-- Assigned task a --
According to the text on the Wessex Landscape Temple, which hill is the Crown chakra of the temple?

-- Text segment --
[Start of Attachment]

THE WESSEX LANDSCAPE TEMPLE by Anthony Thorley
Here is the transcript of a talk at the annual conference ‘Myths in the Landscape’ November 2003 entitled ‘The Wessex Landscape Temple’ by Anthony Thorley(see Gatekeeper News No.21, 2004). It explores the notion of sovereignty in the land and ‘the patterning of religious houses over the chakras’, which were later reconstructed by William the Conqueror. The Wessex chakra landscape links two zodiac or ‘star map’ circles: Glastonbury (Aquarius) and Stonehenge-Avebury (Capricorn). These are connected to records of King Alfred’s travels through an energy line, building a powerful army, beating the Danes and converting their king Guthrum to Christianity.
The notes In Italics, are additional comments made by a small group of researchers with Anthony Thorley.
Embodying history and sovereignty in the landscape:
Sketch of the Wessex Landscape Temple depicting the historical battles and events in the life of King Alfred and his journey to take kingships from the Danish King Guthrum. The largest circle is the Capricorn zodiac. (sketch by Antony Thorley)
The Wessex Landscape Chakra Temple is slowly revealing itself to a persistent group of pilgrims and researchers and now is the time to share some of our basic findings. Our work in the South West of England has been in progress for almost four years, and mu ch has fallen into place only in the last year or so. Where to being? Best to go back in time because it has become apparent that this Temple is washed over by waves of history so relevant to the development of our country that its influence seems to reach out from the mists of prehistoric times, right into the present theatre of war in Iraq.
The Temple could have been so easily called the King Alfred Temple because it covers Alfred's heartland of the West Saxons, and his own story suggests an uncanny knowledge of the chakras and the landscape, or reflects massive landscape energies driving history. Keep an eye on the map and hear this story.
For a whole generation in the ninth century, in order to protect the rich Wessex lands, Alfred's father and his elder brother had fought against the Danes, who occupied much of England north of the Thames. One by one, Alfred's older brothers fell in battle or disappeared from history, until 871, when the 22 year-old Alfred accompanied his elder brother King Aethelred on a campaign to hold the Danish leaders in the lowr Thames valley. At the Battle of Marten on the edge of their family lands, in Pewsey Vale, Aethelred, the remaining son, effectively assumed the crown of Wessex. It is remarkable that Marten is so close to Haydown Hill, the Crown chakra of the Wessex Temple.

[End of Attachment]

(Saved entries)
[Start of Attachment]

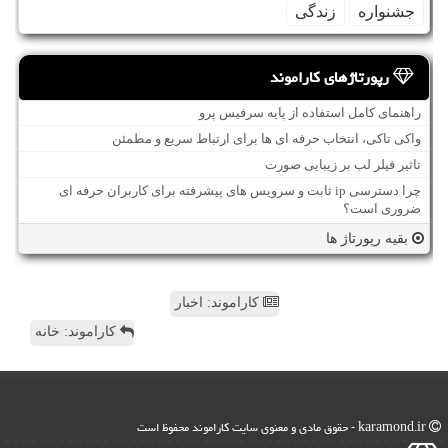
جشنواره
زندگی
رپورتاژهای کاراموند
راهنمای کامل استفاده از پایه سرفیس پرو
واکی تاکی، انتخاب حرفه ای ها برای ارتباط سریع و مطمئن
تاثیر فیلر لب بر زیبایی صورت
چرا دسترسی ip ثابت و سرویس های پیشرفته برای کاربران حرفه ای
ضروری است؟
بقیه رپورتاژ ها
کاراموند: اخبار
کاراموند: خانه
karamond.ir - حقوق مادی و معنوی سایت كاراموند محفوظ است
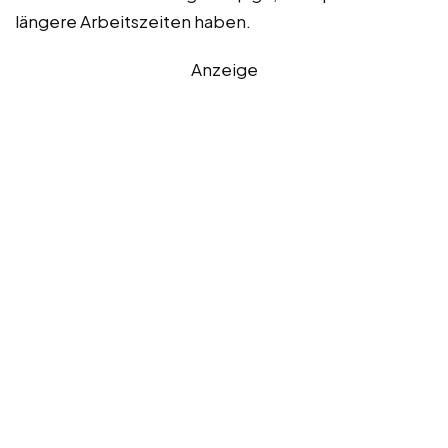
längere Arbeitszeiten haben.
Anzeige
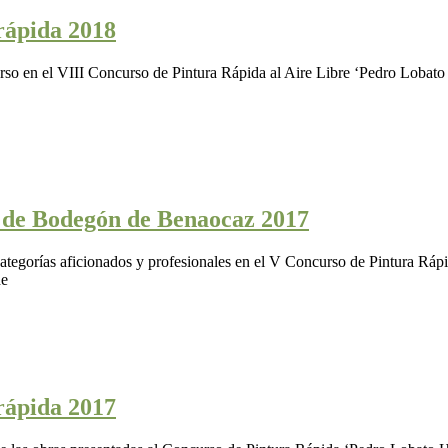
rápida 2018
curso en el VIII Concurso de Pintura Rápida al Aire Libre ‘Pedro Lobat
a de Bodegón de Benaocaz 2017
 categorías aficionados y profesionales en el V Concurso de Pintura R
de
rápida 2017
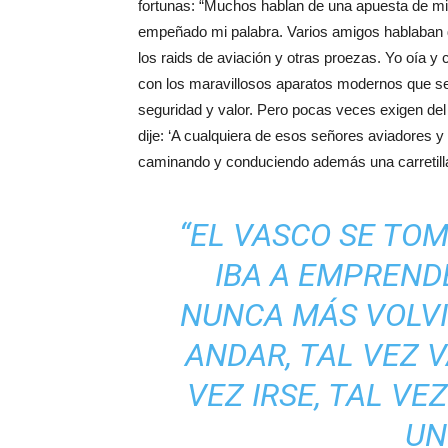
fortunas: “Muchos hablan de una apuesta de mi
empeñado mi palabra. Varios amigos hablaban d
los raids de aviación y otras proezas. Yo oía y 
con los maravillosos aparatos modernos que s
seguridad y valor. Pero pocas veces exigen del 
dije: ‘A cualquiera de esos señores aviadores y
caminando y conduciendo además una carretilla 
“EL VASCO SE TO
IBA A EMPREND
NUNCA MÁS VOLVI
ANDAR, TAL VEZ 
VEZ IRSE, TAL VE
UN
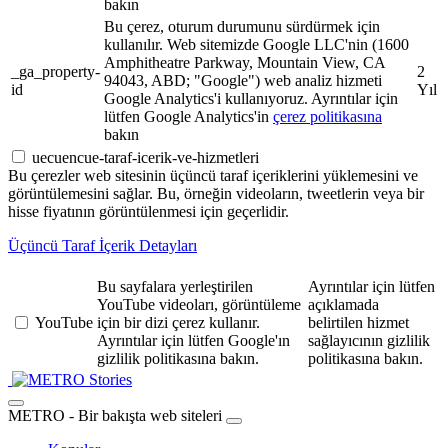
bakın
Bu çerez, oturum durumunu sürdürmek için
kullanılır. Web sitemizde Google LLC'nin (1600
Amphitheatre Parkway, Mountain View, CA
_ga_property-
2
94043, ABD; "Google") web analiz hizmeti
id
Yıl
Google Analytics'i kullanıyoruz. Ayrıntılar için
lütfen Google Analytics'in
çerez politikasına
bakın
uecuencue-taraf-icerik-ve-hizmetleri
Bu çerezler web sitesinin üçüncü taraf içeriklerini yüklemesini ve
görüntülemesini sağlar. Bu, örneğin videoların, tweetlerin veya bir
hisse fiyatının görüntülenmesi için geçerlidir.
Üçüncü Taraf İçerik Detayları
Bu sayfalara yerleştirilen
Ayrıntılar için lütfen
YouTube videoları, görüntüleme
açıklamada
YouTube
için bir dizi çerez kullanır.
belirtilen hizmet
Ayrıntılar için lütfen Google'ın
sağlayıcının gizlilik
gizlilik politikasına bakın.
politikasına bakın.
Stories
METRO - Bir bakışta web siteleri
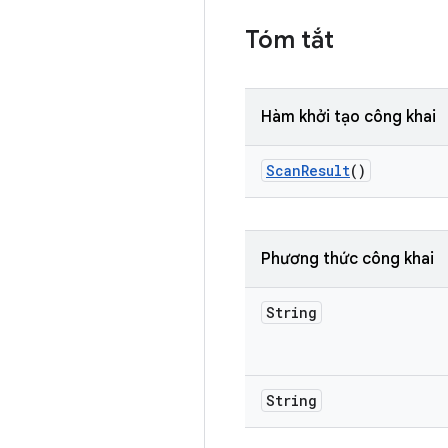
Tóm tắt
Hàm khởi tạo công khai
Scan
Result
()
Phương thức công khai
String
String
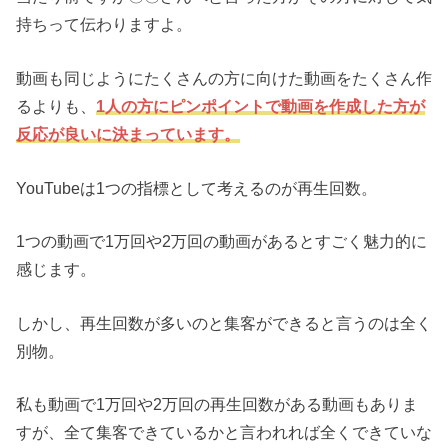
持ちって伝わりますよ。
動画も同じようにたくさんの方に向けた動画をたくさん作
るよりも、
1人の方にピンポイントで動画を作成した方が
反応が良いに決まっています。
YouTubeは1つの指標として考えるのが再生回数。
1つの動画で1万回や2万回の動画があるとすごく魅力的に
感じます。
しかし、再生回数が多いのと集客ができると言うのは全く
別物。
私も動画で1万回や2万回の再生回数がある動画もありま
すが、全て集客できているかと言われれば全くできていな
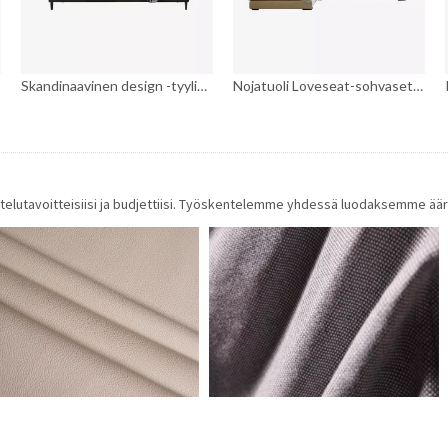
Skandinaavinen design -tyylinen huonekalu Nahkasohva
Nojatuoli Loveseat-sohvasetti tuolilla ja ottomaanilla
nittelutavoitteisiisi ja budjettiisi. Työskentelemme yhdessä luodaksemme ä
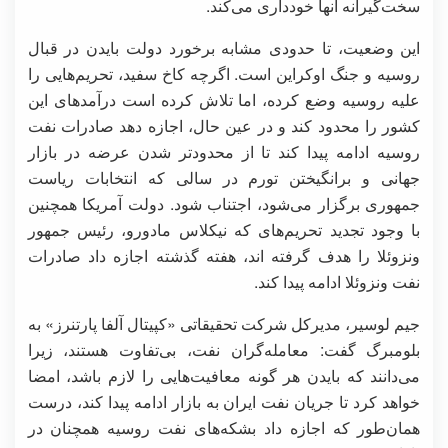
سخت‌گیرانه آنها خودداری می‌کند.
این وضعیت، تا حدودی مشابه برخورد دولت بایدن در قبال
روسیه و جنگ اوکراین است. اگرچه کاخ سفید، تحریم‌هایی را
علیه روسیه وضع کرده، اما تلاش کرده است درآمدهای این
کشور را محدود کند و در عین حال، اجازه دهد صادرات نفت
روسیه ادامه پیدا کند تا از محدودتر شدن عرضه در بازار
جهانی و برانگیختن تورم در سالی که انتخابات ریاست
جمهوری برگزار می‌شود، اجتناب شود. دولت آمریکا همچنین
با وجود تجدید تحریم‌های که نیکلاس مادورو، رئیس جمهور
ونزوئلا را هدف گرفته اند، هفته گذشته اجازه داد صادرات
نفت ونزوئلا ادامه پیدا کند.
جیم لوسیر، مدیرکل شرکت تحقیقاتی «کپیتال آلفا پارتنرز» به
بلومبرگ گفت:‌ معامله‌گران نفت، بی‌تفاوت هستند، زیرا
می‌دانند که بایدن هر گونه معافیت‌هایی را لازم باشد، امضا
خواهد کرد تا جریان نفت ایران به بازار ادامه پیدا کند، درست
همان‌طور که اجازه داد بشکه‌های نفت روسیه همچنان در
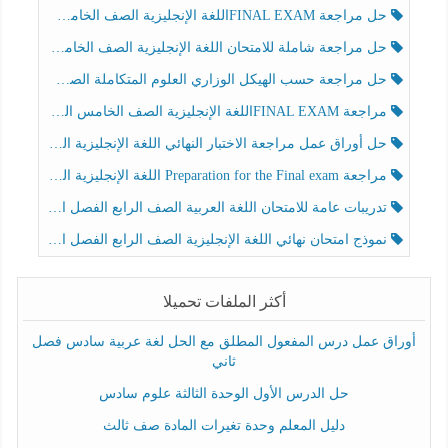
حل مراجعة FINAL EXAMاللغة الإنجليزية الصف الخامس الفصل الثالث
حل مراجعة شاملة للامتحان اللغة الإنجليزية الصف الخامس الفصل الثالث
حل مراجعة حسب الهيكل الوزاري العلوم المتكاملة الصف الخامس عام الفصل الثالث
مراجعة FINAL EXAMاللغة الإنجليزية الصف الخامس الفصل الثالث
حل أوراق عمل مراجعة الاختبار النهائي اللغة الإنجليزية الصف الرابع الفصل الثالث
مراجعة Preparation for the Final exam اللغة الإنجليزية الصف الرابع الفصل الثالث
تدريبات عامة للامتحان اللغة العربية الصف الرابع الفصل الثالث
نموذج امتحان نهائي اللغة الإنجليزية الصف الرابع الفصل الثالث
أكثر الملفات تحميلا
أوراق عمل درس المفعول المطلق مع الحل لغة عربية سادس فصل
ثاني
حل الدرس الأول الوحدة الثالثة علوم سادس
دليل المعلم وحدة تغيرات المادة صف ثالث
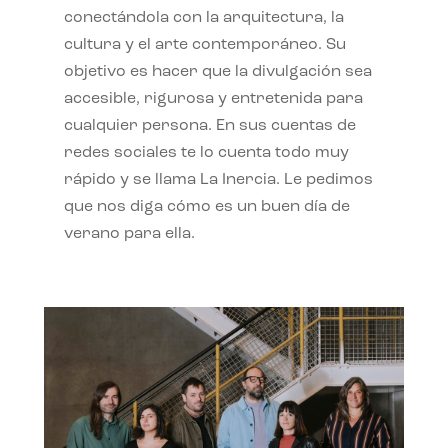
conectándola con la arquitectura, la
cultura y el arte contemporáneo. Su
objetivo es hacer que la divulgación sea
accesible, rigurosa y entretenida para
cualquier persona. En sus cuentas de
redes sociales te lo cuenta todo muy
rápido y se llama La Inercia. Le pedimos
que nos diga cómo es un buen día de
verano para ella.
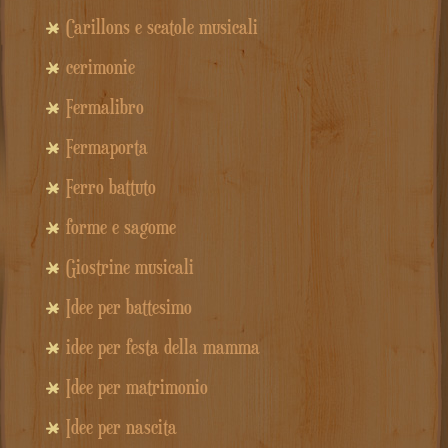
Carillons e scatole musicali
cerimonie
Fermalibro
Fermaporta
Ferro battuto
forme e sagome
Giostrine musicali
Idee per battesimo
idee per festa della mamma
Idee per matrimonio
Idee per nascita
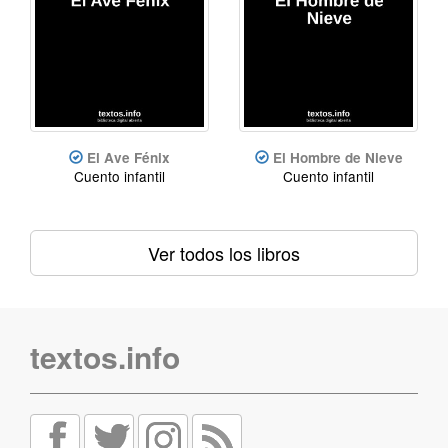
El Ave Fénix
El Hombre de Nieve
Cuento infantil
Cuento infantil
Ver todos los libros
textos.info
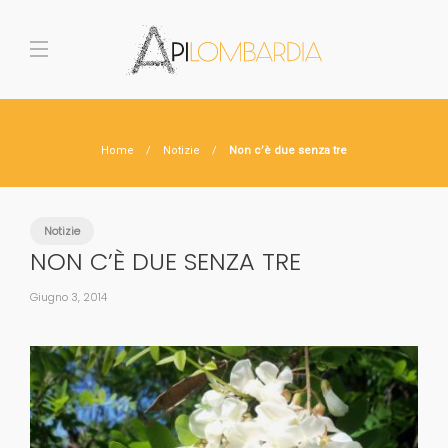
Home
Notizie
Non c’è due senza tre
Notizie
NON C’È DUE SENZA TRE
Giugno 3, 2014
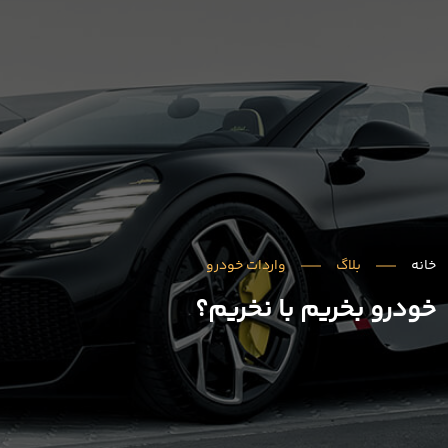
خانه
بلاگ
واردات خودرو
خودرو بخریم با نخریم؟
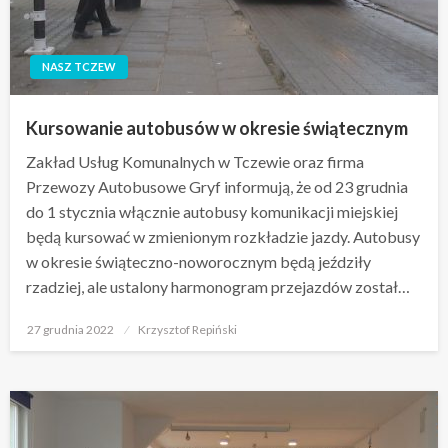
NASZ TCZEW
Kursowanie autobusów w okresie świątecznym
Zakład Usług Komunalnych w Tczewie oraz firma
Przewozy Autobusowe Gryf informują, że od 23 grudnia
do 1 stycznia włącznie autobusy komunikacji miejskiej
będą kursować w zmienionym rozkładzie jazdy. Autobusy
w okresie świąteczno-noworocznym będą jeździły
rzadziej, ale ustalony harmonogram przejazdów został…
Opublikowane
27 grudnia 2022
Krzysztof Repiński
w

[End of Attachment]

-- Assigned task b --
Turn the saved entries, from their start through the line containing "کاراموند: خانه", into a JSON list of strings with one string per line, skipping blank lines and leaving out the pictures.

-- Your response a --
Haydown Hill

-- Your response b --
[
  "جشنواره",
  "زندگی",
  "رپورتاژهای کاراموند",
  "راهنمای کامل استفاده از پایه سرفیس پرو",
  "واکی تاکی، انتخاب حرفه ای ها برای ارتباط سریع و مطمئن",
  "تاثیر فیلر لب بر زیبایی صورت",
  "چرا دسترسی ip ثابت و سرویس های پیشرفته برای کاربران حرفه ای",
  "ضروری است؟",
  "بقیه رپورتاژ ها",
  "کاراموند: اخبار",
  "کاراموند: خانه"
]